Some of you may know that Adam Roberts and I collaborated on an aborted project, a nonfiction book about SF in pop with the working title Geek Musique.  We came up with about 100 songs without even really trying.  Seems like Philip’s trying to do much the same thing online, a very worthy enterprise.

• Filed under Uncategorized • 11/11/2010 • Comments: 0

Can’t not draw your attention to this review by Graeme Flory of the soon-to-be-published End Of The Line, an anthology of Tube-themed horror stories.  Not only does it rightly praise the book as a whole but it makes honourable mention of, ahem, my contribution, “Siding 13″.

The story was one of those gifts from the muse that came out in a rush, took only a single morning to finish.  Sometimes when I write that fast I think I must be dashing it off, not really giving it my all.  Then again, when the words are flowing, it’s better to accept this than worry about it.

Anyway, it’s  a terrific collection.  You should give it a try.  Just don’t read it on the Underground.

• Filed under Uncategorized • 27/10/2010 • Comments: 0

…except it isn’t dead, it’s very lively and vital and hasn’t (metaphorically speaking) even been born yet.

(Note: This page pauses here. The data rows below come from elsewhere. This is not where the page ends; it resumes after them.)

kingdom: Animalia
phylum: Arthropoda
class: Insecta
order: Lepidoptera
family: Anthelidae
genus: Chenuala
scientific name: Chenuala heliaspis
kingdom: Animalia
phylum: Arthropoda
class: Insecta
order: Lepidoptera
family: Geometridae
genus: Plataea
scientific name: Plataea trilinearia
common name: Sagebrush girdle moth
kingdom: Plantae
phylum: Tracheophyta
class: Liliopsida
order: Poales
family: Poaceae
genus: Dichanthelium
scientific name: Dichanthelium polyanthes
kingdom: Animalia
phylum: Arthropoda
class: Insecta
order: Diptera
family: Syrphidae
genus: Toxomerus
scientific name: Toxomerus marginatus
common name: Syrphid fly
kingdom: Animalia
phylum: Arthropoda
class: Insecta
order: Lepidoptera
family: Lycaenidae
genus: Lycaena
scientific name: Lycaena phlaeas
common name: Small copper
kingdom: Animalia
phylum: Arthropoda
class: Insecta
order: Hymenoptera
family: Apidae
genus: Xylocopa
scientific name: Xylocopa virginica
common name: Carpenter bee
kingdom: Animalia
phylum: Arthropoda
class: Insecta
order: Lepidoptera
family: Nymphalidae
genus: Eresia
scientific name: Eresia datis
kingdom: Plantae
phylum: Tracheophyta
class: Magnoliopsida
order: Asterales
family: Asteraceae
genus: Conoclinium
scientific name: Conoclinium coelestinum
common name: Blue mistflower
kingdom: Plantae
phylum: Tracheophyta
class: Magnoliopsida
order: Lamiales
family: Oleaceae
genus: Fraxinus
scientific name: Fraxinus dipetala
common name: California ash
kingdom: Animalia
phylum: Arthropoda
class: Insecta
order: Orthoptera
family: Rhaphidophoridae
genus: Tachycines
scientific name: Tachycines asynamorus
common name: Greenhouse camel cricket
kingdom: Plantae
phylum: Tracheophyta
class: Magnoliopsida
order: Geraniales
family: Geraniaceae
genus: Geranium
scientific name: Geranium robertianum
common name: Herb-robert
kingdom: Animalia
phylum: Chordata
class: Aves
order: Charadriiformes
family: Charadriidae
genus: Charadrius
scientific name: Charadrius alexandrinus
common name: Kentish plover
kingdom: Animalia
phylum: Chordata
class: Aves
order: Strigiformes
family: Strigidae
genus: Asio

Newly posted on the Solaris website is this vlog from David Moore.  Watch carefully for an appearance by – well, it doesn’t have to be too carefully, it’s hardly a blink-and-you’ll-miss-it cameo — the cover for The Age Of Odin, which David waggles alluringly at the camera like some flimsily-clad maiden with come-hither eyes displaying her wares.

I’m thinking the cover is the maiden in that simile, not David.

Love the subtitles.

• Filed under Uncategorized • 30/09/2010 • Comments: 2

Here, fresh from the publisher’s PC, is Tomislav Tikulin’s image for the cover of Dust with the title and author name added.

Looks even better this way, somehow.  I especially like how the word “DUST” is all sort of, y’know, dusty.  Just as if it’s being scoured away by some type of nanoparticle storm that threatens to consume the world and reduce all organic and inorganic matter to grey powder.

Solaris don’t just throw these things together, eh?

I’ve prepared back-cover blurbage for the book that goes a little bit like this:

An escape of nanotech from a British laboratory spells doom for the world.  The bio-engineered submicroscopic particles are a rapacious plague, slowly spreading outwards, consuming everything they come into contact with and reducing it to grey dust. 

All attempts to contain the disaster fail.  A gradual, irreversible apocalypse looms.  But while most people are running away from the encroaching Dust, one man – author Lucas Harris – is making his way towards it.  His wife and family need rescuing.  But Lucas is also a born nihilist, a man in love with the idea of oblivion and obliteration.  His is an odyssey through a disintegrating country towards some kind of reconciliation with life – and death.

• Filed under Uncategorized • 09/09/2010 • Comments: 0

The formidable and indefatigable Andy Remic requested me to provide guest content for his blog.  I chose “1-star reviews on Amazon” as my subject, just for a bit of fun.  I hope I’ve been balanced and non-judgemental.  You decide.

Meanwhile, work has begun on Redlaw and is proceeding apace (20,000 words so far in the space of a fortnight).  The story is taking shape quite nicely and I find I’m discovering all sorts of new things about the world I’ve created, which is always gratifying and helps keep one’s enthusiasm up.  There’s also an element of political satire which is coming out much more strongly than I envisaged, and I’m aiming at greater economy of prose and expression than I’ve ever attempted before.

Plus: plenty of fang-tastic action and, in the shape of the title character, a serious hardcase.  Imagine a thinner, white-haired Ray Winstone cross-fertilised with Solomon Kane and you’ll be sort of there.